Sequence Files files are ordinary text files with a series of commands for the Centipede 416 sequencer.  For more detailed information, please see the Owner’s Manual.   You can create or edit these files with any text editor.  We like to use ConTEXT.

The Centipede 416 comes with these sequence files already installed.  They are useful, but also serve as examples of how to write a sequence file.

We encourage our customers to send us files that they have developed, so we can make them available for others to download!

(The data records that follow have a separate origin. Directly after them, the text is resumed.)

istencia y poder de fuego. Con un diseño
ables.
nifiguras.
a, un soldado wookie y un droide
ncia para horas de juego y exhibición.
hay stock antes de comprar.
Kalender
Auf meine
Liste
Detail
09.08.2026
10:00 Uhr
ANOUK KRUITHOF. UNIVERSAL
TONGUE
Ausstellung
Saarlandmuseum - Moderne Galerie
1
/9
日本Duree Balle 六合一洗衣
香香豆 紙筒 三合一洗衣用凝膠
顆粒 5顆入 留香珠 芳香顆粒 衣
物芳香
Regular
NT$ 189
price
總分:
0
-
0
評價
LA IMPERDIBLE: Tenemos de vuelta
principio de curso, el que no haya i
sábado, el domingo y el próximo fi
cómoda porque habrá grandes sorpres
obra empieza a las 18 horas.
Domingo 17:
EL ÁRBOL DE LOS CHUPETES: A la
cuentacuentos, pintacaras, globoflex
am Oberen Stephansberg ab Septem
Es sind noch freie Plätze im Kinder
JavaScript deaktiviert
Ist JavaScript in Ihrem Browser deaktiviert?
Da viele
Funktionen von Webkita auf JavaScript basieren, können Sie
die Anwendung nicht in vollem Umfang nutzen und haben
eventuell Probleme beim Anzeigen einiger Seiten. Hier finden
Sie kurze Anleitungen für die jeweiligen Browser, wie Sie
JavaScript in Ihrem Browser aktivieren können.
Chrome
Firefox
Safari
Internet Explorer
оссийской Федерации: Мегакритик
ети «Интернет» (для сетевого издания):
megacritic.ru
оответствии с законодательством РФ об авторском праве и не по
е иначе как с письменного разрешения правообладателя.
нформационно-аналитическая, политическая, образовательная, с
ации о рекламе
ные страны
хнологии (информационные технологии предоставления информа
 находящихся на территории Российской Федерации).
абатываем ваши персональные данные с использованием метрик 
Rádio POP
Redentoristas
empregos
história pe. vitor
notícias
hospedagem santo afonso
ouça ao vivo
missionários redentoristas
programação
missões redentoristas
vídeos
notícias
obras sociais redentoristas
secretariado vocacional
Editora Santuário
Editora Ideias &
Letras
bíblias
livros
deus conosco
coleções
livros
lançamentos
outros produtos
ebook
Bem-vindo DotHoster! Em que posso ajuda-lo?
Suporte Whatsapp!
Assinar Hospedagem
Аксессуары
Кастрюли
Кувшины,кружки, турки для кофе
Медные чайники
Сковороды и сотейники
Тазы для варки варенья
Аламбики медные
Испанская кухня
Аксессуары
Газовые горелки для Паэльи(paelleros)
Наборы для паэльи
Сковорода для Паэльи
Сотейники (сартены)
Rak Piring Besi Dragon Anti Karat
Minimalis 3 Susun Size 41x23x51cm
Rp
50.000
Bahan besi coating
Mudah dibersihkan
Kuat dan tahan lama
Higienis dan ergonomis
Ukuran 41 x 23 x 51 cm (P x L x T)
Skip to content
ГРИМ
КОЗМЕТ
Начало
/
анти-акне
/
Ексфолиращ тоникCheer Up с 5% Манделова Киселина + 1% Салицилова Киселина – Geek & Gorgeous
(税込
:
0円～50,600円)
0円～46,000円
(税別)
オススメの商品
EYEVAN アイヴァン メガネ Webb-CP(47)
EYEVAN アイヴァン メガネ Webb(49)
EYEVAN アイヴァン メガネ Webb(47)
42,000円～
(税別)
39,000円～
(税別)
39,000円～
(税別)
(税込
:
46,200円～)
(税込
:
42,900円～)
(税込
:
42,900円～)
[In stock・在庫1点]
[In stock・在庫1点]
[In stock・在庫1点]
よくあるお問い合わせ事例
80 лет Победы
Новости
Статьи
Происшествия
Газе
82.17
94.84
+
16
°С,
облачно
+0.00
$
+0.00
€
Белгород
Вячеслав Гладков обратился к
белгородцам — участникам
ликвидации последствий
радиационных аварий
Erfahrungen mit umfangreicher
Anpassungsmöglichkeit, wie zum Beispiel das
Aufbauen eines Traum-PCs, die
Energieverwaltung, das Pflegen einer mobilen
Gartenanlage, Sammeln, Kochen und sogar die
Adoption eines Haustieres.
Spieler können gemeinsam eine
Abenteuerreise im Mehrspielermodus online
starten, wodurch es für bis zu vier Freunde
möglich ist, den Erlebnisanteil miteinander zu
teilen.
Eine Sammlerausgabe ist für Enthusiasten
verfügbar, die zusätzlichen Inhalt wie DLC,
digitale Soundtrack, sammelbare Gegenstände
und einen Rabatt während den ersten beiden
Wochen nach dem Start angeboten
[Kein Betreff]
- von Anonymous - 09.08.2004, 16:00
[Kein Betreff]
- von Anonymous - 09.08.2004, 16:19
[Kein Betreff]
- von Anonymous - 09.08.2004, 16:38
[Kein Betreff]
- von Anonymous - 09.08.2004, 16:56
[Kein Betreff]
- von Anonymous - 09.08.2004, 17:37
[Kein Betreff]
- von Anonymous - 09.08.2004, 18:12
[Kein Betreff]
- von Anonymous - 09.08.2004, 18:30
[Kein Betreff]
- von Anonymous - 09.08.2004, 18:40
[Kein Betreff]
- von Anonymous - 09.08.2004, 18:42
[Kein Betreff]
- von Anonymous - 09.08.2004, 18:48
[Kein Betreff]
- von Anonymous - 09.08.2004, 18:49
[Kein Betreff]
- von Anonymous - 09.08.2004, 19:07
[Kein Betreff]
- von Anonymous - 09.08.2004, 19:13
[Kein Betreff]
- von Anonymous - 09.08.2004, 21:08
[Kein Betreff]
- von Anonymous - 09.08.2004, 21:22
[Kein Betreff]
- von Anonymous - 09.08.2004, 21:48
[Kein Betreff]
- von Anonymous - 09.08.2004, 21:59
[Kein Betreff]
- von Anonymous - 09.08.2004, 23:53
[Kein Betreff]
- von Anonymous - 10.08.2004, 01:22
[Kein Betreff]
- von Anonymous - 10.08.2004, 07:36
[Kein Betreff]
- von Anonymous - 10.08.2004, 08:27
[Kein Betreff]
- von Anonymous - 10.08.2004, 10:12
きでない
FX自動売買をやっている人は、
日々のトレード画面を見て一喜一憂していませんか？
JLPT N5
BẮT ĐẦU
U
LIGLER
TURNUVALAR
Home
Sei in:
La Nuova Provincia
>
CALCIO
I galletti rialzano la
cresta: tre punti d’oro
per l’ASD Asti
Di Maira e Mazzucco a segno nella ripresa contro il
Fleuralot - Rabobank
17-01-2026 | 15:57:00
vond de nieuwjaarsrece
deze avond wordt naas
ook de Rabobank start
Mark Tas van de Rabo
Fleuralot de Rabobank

This sequence file illustrates how the Centipede 416 can be used to encourage someone to maintain the proper pace during an exercise session.  The setup would include wiring contact-1 to a fly wheel of an exercise bike, for example, and output 1 to the person.  When the person fails to maintain the proper pace, the Centipede 416 will signal via the output, to encourage compliance.

Sometimes, a sequence writer must intentionally misspell words to get the text-to-speech engine to give you the best pronunciation. This sequence illustrates an example of that.

This sequence is useful as written.  It randomly turns outputs on and off with different probabilities.  Of course, it is also useful to examine the file to see how this is done.  The file also shows how looping is coded in the sequence language.

This sequence has the Centipede set up a competition between up to fours persons, to see who can take the most eStim intensity. The system slowly increases the stimulation on one of them, while counting, until CONTACT ONE is pressed. This causes the stimulation to move to the next person in line, starting over with the count and level. As the stimulation moves around the circle, the players compete to see if they can reach a higher level than the others.

  This Sequence demonstrates several new features added to the sequencer in version 1.06.  The script announces the time every 10 minutes, has a ticking background to annoy, and assigns a task of random duration to be performed at the top of each hour. Note there is no eStim in this sequence, so it also illustrates how the Centipede can be used in other creative ways. When used for an overnight scene, the sequence plays ‘taps’ at bedtime and ‘reveille’ in the morning. The music: taps and reveille, can be downloaded from here.  The mp3 file which provides the ticking sound is also available
Free – here
. Note: periodic.txt has been updated/improved since it first appeared in Version 1.06, so you may want to grab this copy to use.

  This sequence shows an example of how to use the SIGNAL button.  This button is a powerful feature that allows an operator to interrupt a script and then resume it after making adjustments.